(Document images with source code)
Start of Block

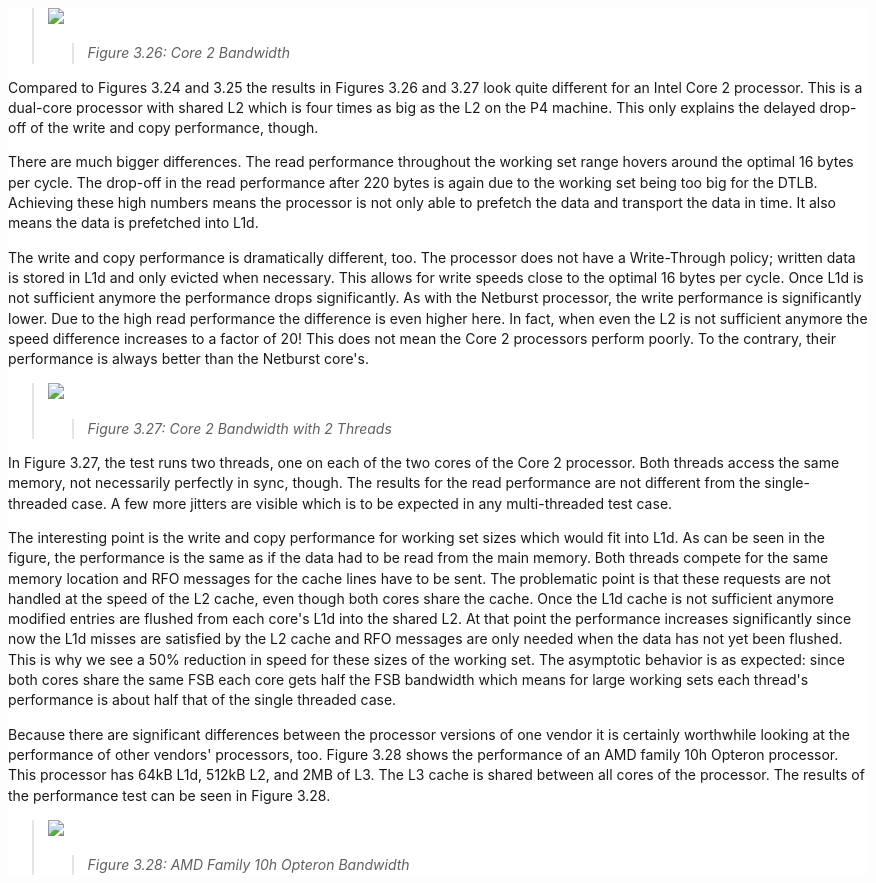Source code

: > ![](https://static.lwn.net/images/cpumemory/cpumemory.62.png)
> 
> > _Figure 3.26: Core 2 Bandwidth_

Compared to Figures 3.24 and 3.25 the results in Figures 3.26 and 3.27 look quite different for an Intel Core 2 processor. This is a dual-core processor with shared L2 which is four times as big as the L2 on the P4 machine. This only explains the delayed drop-off of the write and copy performance, though.

There are much bigger differences. The read performance throughout the working set range hovers around the optimal 16 bytes per cycle. The drop-off in the read performance after 220 bytes is again due to the working set being too big for the DTLB. Achieving these high numbers means the processor is not only able to prefetch the data and transport the data in time. It also means the data is prefetched into L1d.

The write and copy performance is dramatically different, too. The processor does not have a Write-Through policy; written data is stored in L1d and only evicted when necessary. This allows for write speeds close to the optimal 16 bytes per cycle. Once L1d is not sufficient anymore the performance drops significantly. As with the Netburst processor, the write performance is significantly lower. Due to the high read performance the difference is even higher here. In fact, when even the L2 is not sufficient anymore the speed difference increases to a factor of 20! This does not mean the Core 2 processors perform poorly. To the contrary, their performance is always better than the Netburst core's.

> ![](https://static.lwn.net/images/cpumemory/cpumemory.63.png)
> 
> > _Figure 3.27: Core 2 Bandwidth with 2 Threads_

In Figure 3.27, the test runs two threads, one on each of the two cores of the Core 2 processor. Both threads access the same memory, not necessarily perfectly in sync, though. The results for the read performance are not different from the single-threaded case. A few more jitters are visible which is to be expected in any multi-threaded test case.

The interesting point is the write and copy performance for working set sizes which would fit into L1d. As can be seen in the figure, the performance is the same as if the data had to be read from the main memory. Both threads compete for the same memory location and RFO messages for the cache lines have to be sent. The problematic point is that these requests are not handled at the speed of the L2 cache, even though both cores share the cache. Once the L1d cache is not sufficient anymore modified entries are flushed from each core's L1d into the shared L2. At that point the performance increases significantly since now the L1d misses are satisfied by the L2 cache and RFO messages are only needed when the data has not yet been flushed. This is why we see a 50% reduction in speed for these sizes of the working set. The asymptotic behavior is as expected: since both cores share the same FSB each core gets half the FSB bandwidth which means for large working sets each thread's performance is about half that of the single threaded case.

Because there are significant differences between the processor versions of one vendor it is certainly worthwhile looking at the performance of other vendors' processors, too. Figure 3.28 shows the performance of an AMD family 10h Opteron processor. This processor has 64kB L1d, 512kB L2, and 2MB of L3. The L3 cache is shared between all cores of the processor. The results of the performance test can be seen in Figure 3.28.

> ![](https://static.lwn.net/images/cpumemory/cpumemory.64.png)
> 
> > _Figure 3.28: AMD Family 10h Opteron Bandwidth_
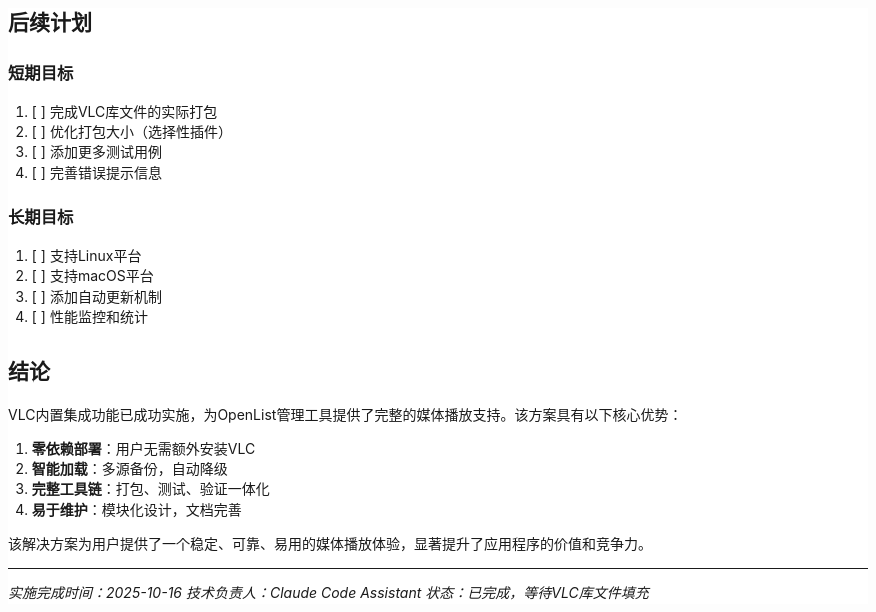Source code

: ## 后续计划

### 短期目标
1. [ ] 完成VLC库文件的实际打包
2. [ ] 优化打包大小（选择性插件）
3. [ ] 添加更多测试用例
4. [ ] 完善错误提示信息

### 长期目标
1. [ ] 支持Linux平台
2. [ ] 支持macOS平台
3. [ ] 添加自动更新机制
4. [ ] 性能监控和统计

## 结论

VLC内置集成功能已成功实施，为OpenList管理工具提供了完整的媒体播放支持。该方案具有以下核心优势：

1. **零依赖部署**：用户无需额外安装VLC
2. **智能加载**：多源备份，自动降级
3. **完整工具链**：打包、测试、验证一体化
4. **易于维护**：模块化设计，文档完善

该解决方案为用户提供了一个稳定、可靠、易用的媒体播放体验，显著提升了应用程序的价值和竞争力。

---

*实施完成时间：2025-10-16*
*技术负责人：Claude Code Assistant*
*状态：已完成，等待VLC库文件填充*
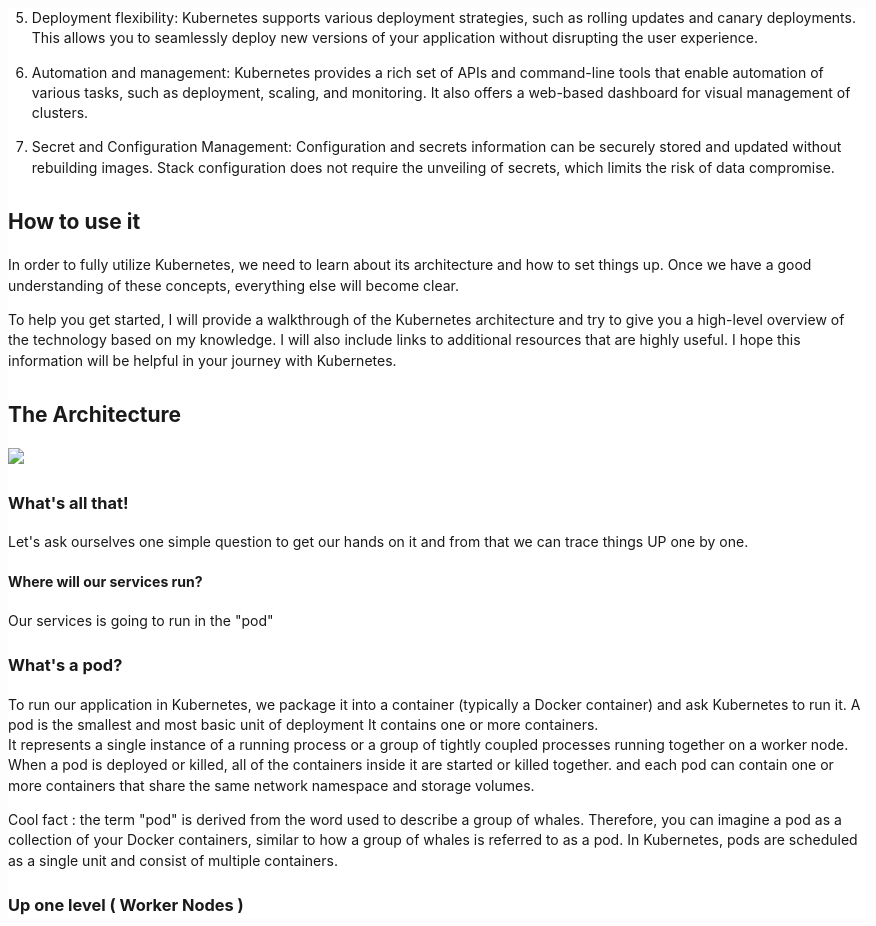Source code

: 5. Deployment flexibility: Kubernetes supports various deployment strategies, such as rolling updates and canary deployments. This allows you to seamlessly deploy new versions of your application without disrupting the user experience.

6. Automation and management: Kubernetes provides a rich set of APIs and command-line tools that enable automation of various tasks, such as deployment, scaling, and monitoring. It also offers a web-based dashboard for visual management of clusters.

7. Secret and Configuration Management: Configuration and secrets information can be securely stored and updated without rebuilding images. Stack configuration does not require the unveiling of secrets, which limits the risk of data compromise. 


## How to use it
In order to fully utilize Kubernetes, we need to learn about its architecture and how to set things up. 
Once we have a good understanding of these concepts, everything else will become clear.

To help you get started, I will provide a walkthrough of the Kubernetes architecture and try to give you 
a high-level overview of the technology based on my knowledge. 
I will also include links to additional resources that are highly useful. 
I hope this information will be helpful in your journey with Kubernetes.

## The Architecture

![](https://www.opsramp.com/wp-content/uploads/2022/07/Kubernetes-Architecture-1536x972.png)

### What's all that!
Let's ask ourselves one simple question to get our hands on it and from that we can trace things UP one by one.

#### Where will our services run?
Our services is going to run in the "pod"

### What's a pod?

To run our application in Kubernetes, we package it into a container (typically a Docker container) 
and ask Kubernetes to run it. A pod is the smallest and most basic unit of deployment It contains one or more containers.  
It represents a single instance of a running process or a group of tightly coupled processes running together on a worker node.
When a pod is deployed or killed, all of the containers inside it are started or killed together.
and each pod can contain one or more containers that share the same network namespace and storage volumes.

Cool fact : the term "pod" is derived from the word used to describe a group of whales. Therefore, you can imagine a pod as a collection of your Docker containers, similar to how a group of whales is referred to as a pod. In Kubernetes, pods are scheduled as a single unit and consist of multiple containers. 


### Up one level ( Worker Nodes )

End of Block

• **EXERCISE AIM**
Show every line in the entries where the string "will" occurs.

• **TASK RESULT**
Once we have a good understanding of these concepts, everything else will become clear.
To help you get started, I will provide a walkthrough of the Kubernetes architecture and try to give you 
I will also include links to additional resources that are highly useful. 
I hope this information will be helpful in your journey with Kubernetes.
#### Where will our services run?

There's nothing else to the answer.